→ Exercise instructions
Below are several records. Retype exactly those lines running from the one with "71: (960, 230, 0.28)" through the one with "82: (997, 333, 0.28)", end lines included, and no others.

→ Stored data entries
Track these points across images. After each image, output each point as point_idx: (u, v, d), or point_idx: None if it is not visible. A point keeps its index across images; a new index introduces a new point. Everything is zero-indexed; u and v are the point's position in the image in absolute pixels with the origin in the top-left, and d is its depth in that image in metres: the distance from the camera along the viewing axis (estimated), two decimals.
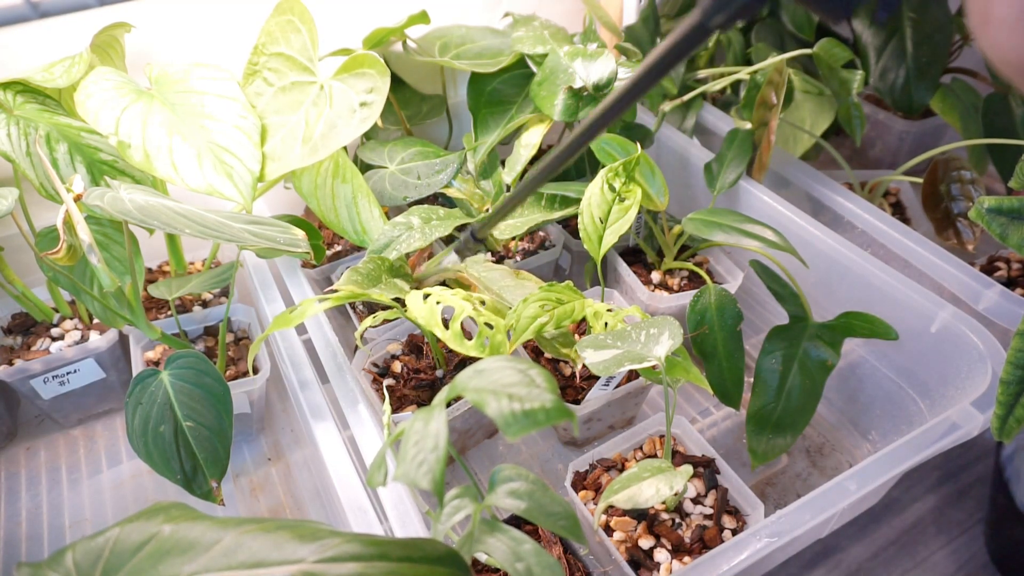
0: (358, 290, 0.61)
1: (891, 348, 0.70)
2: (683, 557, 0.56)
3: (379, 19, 0.85)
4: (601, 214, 0.69)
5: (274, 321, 0.58)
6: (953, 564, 0.67)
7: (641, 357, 0.52)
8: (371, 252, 0.68)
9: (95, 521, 0.72)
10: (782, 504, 0.63)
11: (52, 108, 0.67)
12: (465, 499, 0.40)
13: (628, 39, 0.99)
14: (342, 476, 0.54)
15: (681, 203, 0.91)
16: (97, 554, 0.29)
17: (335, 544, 0.29)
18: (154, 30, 0.80)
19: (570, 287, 0.63)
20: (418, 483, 0.32)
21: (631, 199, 0.69)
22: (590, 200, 0.70)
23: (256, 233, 0.56)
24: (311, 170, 0.71)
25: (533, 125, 0.81)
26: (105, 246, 0.69)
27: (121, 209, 0.51)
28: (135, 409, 0.59)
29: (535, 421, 0.32)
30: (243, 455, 0.78)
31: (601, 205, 0.70)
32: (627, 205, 0.69)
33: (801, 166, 0.86)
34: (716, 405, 0.80)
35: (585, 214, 0.70)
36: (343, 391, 0.61)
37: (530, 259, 0.84)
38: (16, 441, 0.80)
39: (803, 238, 0.75)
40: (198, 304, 0.84)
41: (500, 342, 0.59)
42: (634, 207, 0.69)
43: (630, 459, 0.65)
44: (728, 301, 0.69)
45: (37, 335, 0.78)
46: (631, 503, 0.50)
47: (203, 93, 0.67)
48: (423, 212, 0.72)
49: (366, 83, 0.66)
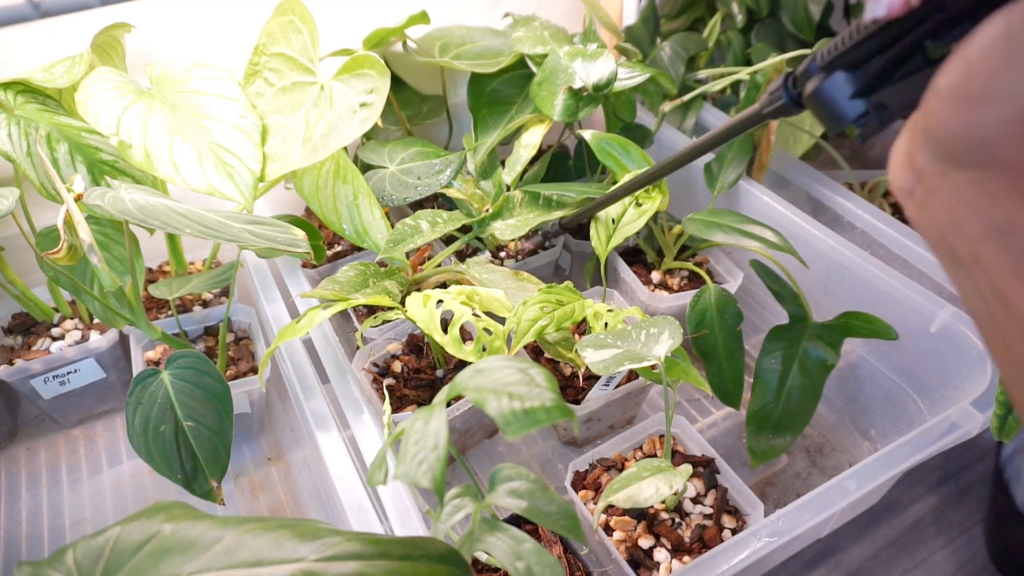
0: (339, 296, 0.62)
1: (891, 348, 0.70)
2: (683, 557, 0.56)
3: (379, 19, 0.85)
4: (616, 215, 0.70)
5: (280, 333, 0.58)
6: (953, 564, 0.67)
7: (641, 357, 0.52)
8: (382, 255, 0.70)
9: (95, 521, 0.72)
10: (782, 504, 0.63)
11: (53, 108, 0.67)
12: (465, 498, 0.40)
13: (628, 39, 0.99)
14: (342, 476, 0.54)
15: (681, 203, 0.91)
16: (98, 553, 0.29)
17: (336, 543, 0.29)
18: (154, 30, 0.80)
19: (570, 288, 0.63)
20: (418, 482, 0.32)
21: (649, 204, 0.70)
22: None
23: (256, 233, 0.56)
24: (312, 171, 0.72)
25: (533, 125, 0.81)
26: (105, 246, 0.69)
27: (121, 209, 0.51)
28: (135, 409, 0.59)
29: (535, 420, 0.32)
30: (243, 455, 0.78)
31: (618, 207, 0.71)
32: (644, 209, 0.70)
33: (801, 166, 0.86)
34: (716, 405, 0.80)
35: (601, 214, 0.71)
36: (343, 391, 0.61)
37: (530, 259, 0.84)
38: (16, 441, 0.80)
39: (803, 238, 0.75)
40: (198, 304, 0.84)
41: (499, 348, 0.59)
42: (650, 212, 0.70)
43: (630, 459, 0.65)
44: (728, 301, 0.69)
45: (37, 335, 0.78)
46: (631, 503, 0.50)
47: (204, 93, 0.67)
48: (429, 216, 0.73)
49: (366, 84, 0.67)
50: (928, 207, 0.29)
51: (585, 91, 0.77)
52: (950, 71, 0.27)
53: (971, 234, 0.27)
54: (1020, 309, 0.26)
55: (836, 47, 0.36)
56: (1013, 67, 0.24)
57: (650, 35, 1.01)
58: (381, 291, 0.65)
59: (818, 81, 0.37)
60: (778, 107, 0.43)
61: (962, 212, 0.27)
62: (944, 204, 0.28)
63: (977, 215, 0.27)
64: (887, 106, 0.35)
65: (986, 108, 0.25)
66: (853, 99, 0.36)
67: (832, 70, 0.36)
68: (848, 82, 0.36)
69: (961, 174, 0.27)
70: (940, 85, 0.27)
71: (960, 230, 0.28)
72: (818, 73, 0.37)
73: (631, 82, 0.80)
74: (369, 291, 0.65)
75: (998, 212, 0.26)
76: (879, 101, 0.35)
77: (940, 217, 0.29)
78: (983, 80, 0.25)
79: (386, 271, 0.70)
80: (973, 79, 0.26)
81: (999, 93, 0.25)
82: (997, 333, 0.28)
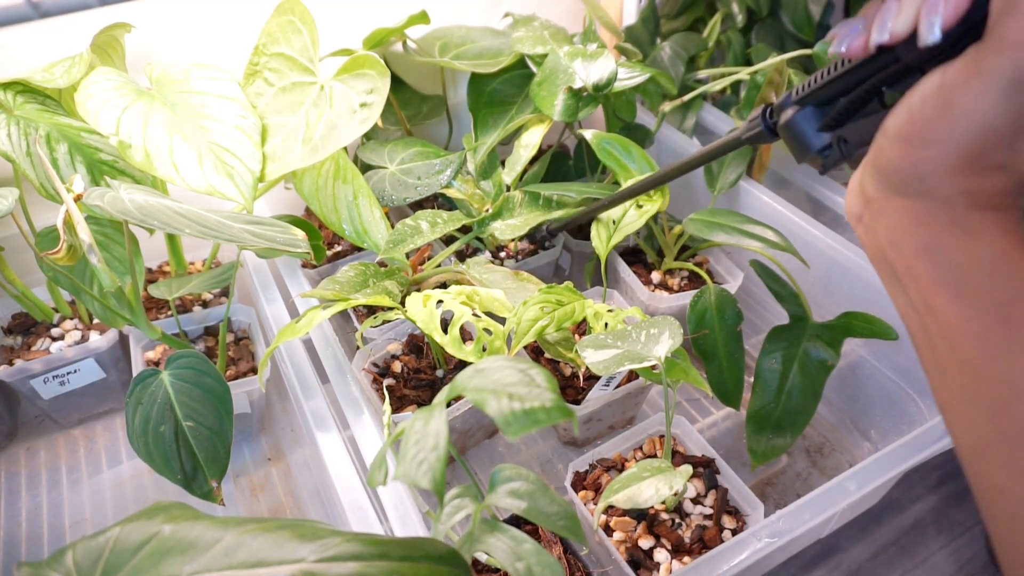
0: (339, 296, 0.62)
1: (891, 348, 0.70)
2: (683, 557, 0.56)
3: (379, 19, 0.85)
4: (616, 217, 0.71)
5: (280, 333, 0.58)
6: (953, 564, 0.67)
7: (641, 357, 0.52)
8: (382, 255, 0.70)
9: (95, 521, 0.72)
10: (782, 504, 0.63)
11: (52, 108, 0.67)
12: (465, 499, 0.40)
13: (628, 39, 0.99)
14: (342, 476, 0.54)
15: (681, 203, 0.91)
16: (97, 554, 0.29)
17: (335, 543, 0.29)
18: (154, 30, 0.80)
19: (570, 288, 0.63)
20: (418, 482, 0.32)
21: (650, 206, 0.70)
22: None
23: (256, 233, 0.56)
24: (312, 171, 0.72)
25: (533, 125, 0.81)
26: (105, 246, 0.69)
27: (121, 209, 0.51)
28: (135, 409, 0.59)
29: (535, 420, 0.32)
30: (243, 455, 0.78)
31: (619, 209, 0.71)
32: (645, 211, 0.70)
33: (801, 166, 0.86)
34: (716, 405, 0.80)
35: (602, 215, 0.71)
36: (343, 391, 0.61)
37: (530, 259, 0.84)
38: (16, 441, 0.80)
39: (803, 238, 0.75)
40: (198, 304, 0.84)
41: (499, 348, 0.59)
42: (650, 213, 0.70)
43: (630, 459, 0.65)
44: (728, 301, 0.69)
45: (37, 335, 0.78)
46: (631, 503, 0.50)
47: (203, 93, 0.67)
48: (429, 216, 0.73)
49: (366, 84, 0.66)
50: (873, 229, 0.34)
51: (585, 91, 0.77)
52: (897, 115, 0.32)
53: (907, 252, 0.32)
54: (944, 315, 0.30)
55: (808, 85, 0.41)
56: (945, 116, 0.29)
57: (650, 35, 1.01)
58: (381, 291, 0.65)
59: (791, 113, 0.42)
60: (755, 134, 0.48)
61: (900, 233, 0.32)
62: (886, 226, 0.33)
63: (912, 236, 0.32)
64: (848, 140, 0.39)
65: (923, 148, 0.30)
66: (820, 132, 0.41)
67: (804, 104, 0.41)
68: (816, 116, 0.41)
69: (901, 201, 0.32)
70: (888, 126, 0.32)
71: (899, 249, 0.33)
72: (792, 106, 0.42)
73: (631, 82, 0.80)
74: (369, 291, 0.65)
75: (929, 234, 0.31)
76: (841, 136, 0.40)
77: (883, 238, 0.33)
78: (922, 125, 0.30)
79: (386, 271, 0.70)
80: (914, 123, 0.30)
81: (934, 136, 0.30)
82: (926, 340, 0.32)
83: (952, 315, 0.30)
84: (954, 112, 0.29)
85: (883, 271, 0.34)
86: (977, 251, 0.30)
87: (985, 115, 0.28)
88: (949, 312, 0.30)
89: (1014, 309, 0.28)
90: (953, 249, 0.30)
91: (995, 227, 0.30)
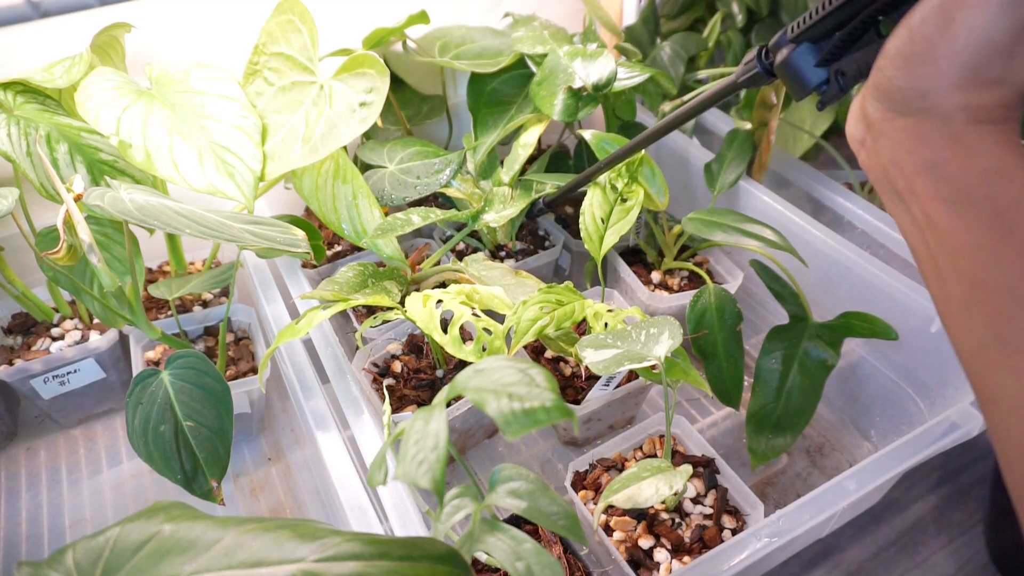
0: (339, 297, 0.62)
1: (891, 348, 0.70)
2: (683, 557, 0.56)
3: (379, 19, 0.85)
4: (603, 214, 0.70)
5: (280, 333, 0.58)
6: (953, 564, 0.67)
7: (641, 357, 0.52)
8: (368, 239, 0.69)
9: (95, 521, 0.72)
10: (782, 504, 0.63)
11: (52, 108, 0.67)
12: (465, 498, 0.40)
13: (628, 39, 0.99)
14: (342, 476, 0.54)
15: (681, 203, 0.91)
16: (97, 553, 0.29)
17: (335, 543, 0.29)
18: (154, 30, 0.80)
19: (569, 288, 0.63)
20: (418, 482, 0.32)
21: (633, 200, 0.69)
22: (592, 200, 0.70)
23: (256, 233, 0.56)
24: (312, 171, 0.72)
25: (532, 125, 0.81)
26: (105, 246, 0.69)
27: (121, 209, 0.51)
28: (135, 409, 0.59)
29: (535, 420, 0.32)
30: (243, 455, 0.78)
31: (603, 205, 0.70)
32: (629, 206, 0.69)
33: (801, 166, 0.86)
34: (716, 405, 0.80)
35: (587, 214, 0.70)
36: (343, 391, 0.61)
37: (530, 259, 0.84)
38: (16, 441, 0.80)
39: (803, 238, 0.75)
40: (198, 304, 0.84)
41: (498, 348, 0.59)
42: (636, 208, 0.69)
43: (630, 459, 0.65)
44: (728, 301, 0.69)
45: (37, 335, 0.78)
46: (631, 503, 0.50)
47: (203, 93, 0.67)
48: (422, 211, 0.72)
49: (366, 83, 0.67)
50: (875, 151, 0.35)
51: (585, 91, 0.77)
52: (897, 36, 0.32)
53: (908, 169, 0.33)
54: (944, 228, 0.31)
55: (803, 21, 0.40)
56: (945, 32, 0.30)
57: (650, 35, 1.01)
58: (380, 291, 0.65)
59: (787, 52, 0.42)
60: (752, 76, 0.48)
61: (902, 152, 0.33)
62: (887, 146, 0.34)
63: (913, 154, 0.33)
64: (846, 73, 0.40)
65: (924, 65, 0.31)
66: (817, 67, 0.41)
67: (799, 42, 0.41)
68: (813, 52, 0.41)
69: (902, 120, 0.33)
70: (889, 47, 0.33)
71: (900, 167, 0.33)
72: (787, 45, 0.42)
73: (631, 82, 0.80)
74: (368, 291, 0.65)
75: (929, 150, 0.32)
76: (839, 69, 0.40)
77: (884, 158, 0.34)
78: (922, 43, 0.31)
79: (385, 271, 0.70)
80: (915, 42, 0.31)
81: (935, 53, 0.31)
82: (928, 255, 0.33)
83: (952, 227, 0.31)
84: (954, 28, 0.29)
85: (885, 192, 0.35)
86: (975, 164, 0.31)
87: (984, 29, 0.29)
88: (949, 224, 0.31)
89: (1010, 217, 0.29)
90: (952, 163, 0.31)
91: (993, 140, 0.31)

→ Response area
71: (960, 230, 0.28)
72: (818, 73, 0.37)
73: (631, 82, 0.80)
74: (369, 291, 0.65)
75: (998, 212, 0.26)
76: (879, 101, 0.35)
77: (940, 217, 0.29)
78: (983, 80, 0.25)
79: (386, 271, 0.70)
80: (973, 79, 0.26)
81: (999, 93, 0.25)
82: (997, 333, 0.28)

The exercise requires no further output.